▶ **Task item**: Only the lines below starting at the one containing "美女治療師借輔導「誘騙」14歲少年" and ending at the one containing "里鎮中台禪寺，當年9月寺舉辦佛學夏令營之後，約有" belong in the answer, each copied exactly.

▶ **Dataset records**:

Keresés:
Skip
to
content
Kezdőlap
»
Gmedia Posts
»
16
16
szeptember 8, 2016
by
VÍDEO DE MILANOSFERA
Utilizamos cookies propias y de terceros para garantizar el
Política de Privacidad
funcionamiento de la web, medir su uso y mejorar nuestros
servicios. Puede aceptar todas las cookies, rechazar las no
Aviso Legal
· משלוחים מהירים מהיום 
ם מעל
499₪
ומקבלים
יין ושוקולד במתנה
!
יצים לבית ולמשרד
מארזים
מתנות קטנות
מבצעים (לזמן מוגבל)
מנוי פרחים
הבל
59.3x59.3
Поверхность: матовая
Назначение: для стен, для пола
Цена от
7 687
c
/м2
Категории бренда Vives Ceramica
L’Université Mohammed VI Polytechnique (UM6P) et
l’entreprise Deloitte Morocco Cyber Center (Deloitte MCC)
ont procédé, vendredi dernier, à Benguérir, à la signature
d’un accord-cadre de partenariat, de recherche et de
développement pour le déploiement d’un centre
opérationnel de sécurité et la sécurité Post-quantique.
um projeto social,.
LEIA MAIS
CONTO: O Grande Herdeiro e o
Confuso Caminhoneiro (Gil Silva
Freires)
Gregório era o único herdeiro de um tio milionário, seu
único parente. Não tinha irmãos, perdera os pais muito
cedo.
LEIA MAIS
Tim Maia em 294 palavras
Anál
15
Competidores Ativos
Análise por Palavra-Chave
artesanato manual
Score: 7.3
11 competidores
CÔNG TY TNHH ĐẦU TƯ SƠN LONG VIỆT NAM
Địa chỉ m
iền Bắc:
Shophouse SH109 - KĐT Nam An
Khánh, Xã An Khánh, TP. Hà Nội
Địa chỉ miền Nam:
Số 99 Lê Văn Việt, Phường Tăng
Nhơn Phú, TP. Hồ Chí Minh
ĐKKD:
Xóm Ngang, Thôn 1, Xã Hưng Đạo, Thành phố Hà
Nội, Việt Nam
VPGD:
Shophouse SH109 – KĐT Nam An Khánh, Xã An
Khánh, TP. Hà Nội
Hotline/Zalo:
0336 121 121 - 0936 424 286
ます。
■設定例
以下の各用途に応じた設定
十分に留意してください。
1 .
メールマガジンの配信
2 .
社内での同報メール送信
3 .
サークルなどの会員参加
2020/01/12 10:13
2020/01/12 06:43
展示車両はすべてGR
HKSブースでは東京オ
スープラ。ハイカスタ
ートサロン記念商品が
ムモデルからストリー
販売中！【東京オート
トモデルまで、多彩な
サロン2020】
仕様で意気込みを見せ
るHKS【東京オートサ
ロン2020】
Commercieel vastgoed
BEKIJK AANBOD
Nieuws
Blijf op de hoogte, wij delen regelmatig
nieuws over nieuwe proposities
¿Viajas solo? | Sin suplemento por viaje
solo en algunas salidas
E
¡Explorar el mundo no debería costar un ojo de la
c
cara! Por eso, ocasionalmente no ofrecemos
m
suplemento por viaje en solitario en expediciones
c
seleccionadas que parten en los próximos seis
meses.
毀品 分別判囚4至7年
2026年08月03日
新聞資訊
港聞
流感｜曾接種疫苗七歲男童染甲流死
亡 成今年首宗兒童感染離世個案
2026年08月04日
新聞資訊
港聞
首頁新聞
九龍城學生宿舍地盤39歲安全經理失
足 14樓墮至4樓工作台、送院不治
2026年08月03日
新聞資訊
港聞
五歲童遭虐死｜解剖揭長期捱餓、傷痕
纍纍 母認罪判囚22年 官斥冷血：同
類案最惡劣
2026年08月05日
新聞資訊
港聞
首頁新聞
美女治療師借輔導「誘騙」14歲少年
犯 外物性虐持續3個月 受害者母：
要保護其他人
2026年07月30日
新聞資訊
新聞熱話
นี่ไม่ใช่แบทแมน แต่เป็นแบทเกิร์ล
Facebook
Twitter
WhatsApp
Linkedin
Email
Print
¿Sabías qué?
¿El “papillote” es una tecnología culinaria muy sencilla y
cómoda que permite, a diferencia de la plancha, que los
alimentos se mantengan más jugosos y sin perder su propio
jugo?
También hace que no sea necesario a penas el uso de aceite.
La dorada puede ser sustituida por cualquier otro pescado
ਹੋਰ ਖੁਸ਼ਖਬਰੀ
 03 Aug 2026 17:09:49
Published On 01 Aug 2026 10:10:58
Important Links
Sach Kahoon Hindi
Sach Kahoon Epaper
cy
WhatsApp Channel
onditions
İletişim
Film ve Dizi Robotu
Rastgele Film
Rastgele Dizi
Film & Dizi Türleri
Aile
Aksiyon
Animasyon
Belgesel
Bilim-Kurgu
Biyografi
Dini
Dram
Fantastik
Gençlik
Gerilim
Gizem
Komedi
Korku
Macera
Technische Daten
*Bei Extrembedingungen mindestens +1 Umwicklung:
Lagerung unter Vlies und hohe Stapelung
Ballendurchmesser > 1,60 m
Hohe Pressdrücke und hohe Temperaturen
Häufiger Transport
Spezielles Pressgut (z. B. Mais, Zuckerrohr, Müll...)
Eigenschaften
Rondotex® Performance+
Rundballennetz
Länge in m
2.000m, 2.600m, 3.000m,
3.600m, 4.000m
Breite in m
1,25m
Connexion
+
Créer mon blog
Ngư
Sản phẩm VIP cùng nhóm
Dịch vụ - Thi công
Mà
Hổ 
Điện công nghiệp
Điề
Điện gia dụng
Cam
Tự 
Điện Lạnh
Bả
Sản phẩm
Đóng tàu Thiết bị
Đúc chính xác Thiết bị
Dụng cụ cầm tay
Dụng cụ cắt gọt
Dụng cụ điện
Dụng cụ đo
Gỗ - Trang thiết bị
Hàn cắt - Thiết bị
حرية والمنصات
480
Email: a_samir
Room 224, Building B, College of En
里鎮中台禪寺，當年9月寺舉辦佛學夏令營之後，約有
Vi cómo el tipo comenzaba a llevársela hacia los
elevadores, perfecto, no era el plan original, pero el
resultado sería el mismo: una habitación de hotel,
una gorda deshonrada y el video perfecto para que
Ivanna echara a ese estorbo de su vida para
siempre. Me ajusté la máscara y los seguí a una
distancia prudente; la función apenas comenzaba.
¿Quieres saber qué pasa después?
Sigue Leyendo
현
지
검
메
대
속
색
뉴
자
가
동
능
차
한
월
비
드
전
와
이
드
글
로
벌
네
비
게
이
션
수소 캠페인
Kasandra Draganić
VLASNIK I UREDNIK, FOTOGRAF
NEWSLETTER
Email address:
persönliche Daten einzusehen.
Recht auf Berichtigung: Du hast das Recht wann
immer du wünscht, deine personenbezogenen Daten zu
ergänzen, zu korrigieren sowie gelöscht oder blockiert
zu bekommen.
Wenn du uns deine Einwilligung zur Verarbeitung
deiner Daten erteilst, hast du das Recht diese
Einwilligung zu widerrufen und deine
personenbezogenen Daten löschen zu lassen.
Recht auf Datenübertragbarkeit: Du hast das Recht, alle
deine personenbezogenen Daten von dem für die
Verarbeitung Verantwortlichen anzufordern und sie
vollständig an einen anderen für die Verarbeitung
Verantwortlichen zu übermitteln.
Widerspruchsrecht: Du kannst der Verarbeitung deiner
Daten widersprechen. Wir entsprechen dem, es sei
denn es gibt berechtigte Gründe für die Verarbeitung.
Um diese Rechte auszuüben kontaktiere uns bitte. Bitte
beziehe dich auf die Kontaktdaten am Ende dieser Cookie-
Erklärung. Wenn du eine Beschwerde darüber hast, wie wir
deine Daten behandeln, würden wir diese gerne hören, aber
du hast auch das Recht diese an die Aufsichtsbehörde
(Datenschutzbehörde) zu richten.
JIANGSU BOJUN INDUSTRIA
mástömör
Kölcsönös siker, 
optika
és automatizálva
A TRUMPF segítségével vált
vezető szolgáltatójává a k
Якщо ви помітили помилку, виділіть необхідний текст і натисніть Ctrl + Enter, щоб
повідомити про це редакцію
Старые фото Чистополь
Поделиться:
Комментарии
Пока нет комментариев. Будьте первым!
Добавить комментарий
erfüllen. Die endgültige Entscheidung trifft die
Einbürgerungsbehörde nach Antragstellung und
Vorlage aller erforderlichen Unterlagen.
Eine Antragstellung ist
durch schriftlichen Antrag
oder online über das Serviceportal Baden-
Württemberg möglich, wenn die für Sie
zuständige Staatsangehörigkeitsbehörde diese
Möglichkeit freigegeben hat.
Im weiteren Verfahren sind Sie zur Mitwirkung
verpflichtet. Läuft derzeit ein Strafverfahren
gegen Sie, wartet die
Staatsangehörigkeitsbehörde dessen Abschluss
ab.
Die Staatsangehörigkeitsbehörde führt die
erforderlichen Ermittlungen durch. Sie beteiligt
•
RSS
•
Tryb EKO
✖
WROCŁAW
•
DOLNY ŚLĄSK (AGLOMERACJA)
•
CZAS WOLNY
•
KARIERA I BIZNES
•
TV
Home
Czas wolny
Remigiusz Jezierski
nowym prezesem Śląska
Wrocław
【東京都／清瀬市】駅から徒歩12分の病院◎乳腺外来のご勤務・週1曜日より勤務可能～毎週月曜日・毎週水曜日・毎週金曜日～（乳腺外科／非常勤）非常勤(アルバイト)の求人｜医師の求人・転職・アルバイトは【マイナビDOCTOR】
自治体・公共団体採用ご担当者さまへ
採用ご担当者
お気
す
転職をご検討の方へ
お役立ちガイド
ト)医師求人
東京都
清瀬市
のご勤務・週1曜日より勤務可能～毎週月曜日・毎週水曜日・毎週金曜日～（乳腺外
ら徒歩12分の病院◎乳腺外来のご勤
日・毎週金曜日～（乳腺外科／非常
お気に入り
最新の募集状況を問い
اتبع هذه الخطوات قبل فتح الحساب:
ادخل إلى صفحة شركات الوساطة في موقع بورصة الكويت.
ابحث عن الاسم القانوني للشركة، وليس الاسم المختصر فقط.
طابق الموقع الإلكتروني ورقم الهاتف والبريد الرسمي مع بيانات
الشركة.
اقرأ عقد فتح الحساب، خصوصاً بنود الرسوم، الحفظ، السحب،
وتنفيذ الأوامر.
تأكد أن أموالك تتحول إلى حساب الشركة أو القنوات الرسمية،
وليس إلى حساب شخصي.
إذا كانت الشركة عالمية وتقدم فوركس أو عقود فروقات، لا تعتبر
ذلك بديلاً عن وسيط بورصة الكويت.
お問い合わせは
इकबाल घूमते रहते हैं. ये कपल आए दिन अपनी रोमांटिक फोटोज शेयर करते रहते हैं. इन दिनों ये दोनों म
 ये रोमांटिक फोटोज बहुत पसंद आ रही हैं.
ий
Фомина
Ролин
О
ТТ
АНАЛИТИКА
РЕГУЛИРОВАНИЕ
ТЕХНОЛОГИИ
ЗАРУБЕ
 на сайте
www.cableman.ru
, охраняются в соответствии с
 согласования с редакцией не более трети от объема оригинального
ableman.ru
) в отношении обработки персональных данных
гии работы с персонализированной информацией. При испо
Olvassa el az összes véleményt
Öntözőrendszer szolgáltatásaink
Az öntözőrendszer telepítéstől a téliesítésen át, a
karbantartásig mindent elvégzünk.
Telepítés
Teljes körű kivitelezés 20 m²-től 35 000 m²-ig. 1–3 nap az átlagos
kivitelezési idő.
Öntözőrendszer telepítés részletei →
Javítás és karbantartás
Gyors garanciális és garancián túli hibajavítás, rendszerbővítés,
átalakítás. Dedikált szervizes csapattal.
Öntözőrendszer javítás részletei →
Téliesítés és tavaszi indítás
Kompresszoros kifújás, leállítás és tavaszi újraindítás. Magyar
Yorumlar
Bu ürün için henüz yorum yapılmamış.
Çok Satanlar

▶ **Task solution**:
美女治療師借輔導「誘騙」14歲少年
犯 外物性虐持續3個月 受害者母：
要保護其他人
2026年07月30日
新聞資訊
新聞熱話
นี่ไม่ใช่แบทแมน แต่เป็นแบทเกิร์ล
Facebook
Twitter
WhatsApp
Linkedin
Email
Print
¿Sabías qué?
¿El “papillote” es una tecnología culinaria muy sencilla y
cómoda que permite, a diferencia de la plancha, que los
alimentos se mantengan más jugosos y sin perder su propio
jugo?
También hace que no sea necesario a penas el uso de aceite.
La dorada puede ser sustituida por cualquier otro pescado
ਹੋਰ ਖੁਸ਼ਖਬਰੀ
 03 Aug 2026 17:09:49
Published On 01 Aug 2026 10:10:58
Important Links
Sach Kahoon Hindi
Sach Kahoon Epaper
cy
WhatsApp Channel
onditions
İletişim
Film ve Dizi Robotu
Rastgele Film
Rastgele Dizi
Film & Dizi Türleri
Aile
Aksiyon
Animasyon
Belgesel
Bilim-Kurgu
Biyografi
Dini
Dram
Fantastik
Gençlik
Gerilim
Gizem
Komedi
Korku
Macera
Technische Daten
*Bei Extrembedingungen mindestens +1 Umwicklung:
Lagerung unter Vlies und hohe Stapelung
Ballendurchmesser > 1,60 m
Hohe Pressdrücke und hohe Temperaturen
Häufiger Transport
Spezielles Pressgut (z. B. Mais, Zuckerrohr, Müll...)
Eigenschaften
Rondotex® Performance+
Rundballennetz
Länge in m
2.000m, 2.600m, 3.000m,
3.600m, 4.000m
Breite in m
1,25m
Connexion
+
Créer mon blog
Ngư
Sản phẩm VIP cùng nhóm
Dịch vụ - Thi công
Mà
Hổ 
Điện công nghiệp
Điề
Điện gia dụng
Cam
Tự 
Điện Lạnh
Bả
Sản phẩm
Đóng tàu Thiết bị
Đúc chính xác Thiết bị
Dụng cụ cầm tay
Dụng cụ cắt gọt
Dụng cụ điện
Dụng cụ đo
Gỗ - Trang thiết bị
Hàn cắt - Thiết bị
حرية والمنصات
480
Email: a_samir
Room 224, Building B, College of En
里鎮中台禪寺，當年9月寺舉辦佛學夏令營之後，約有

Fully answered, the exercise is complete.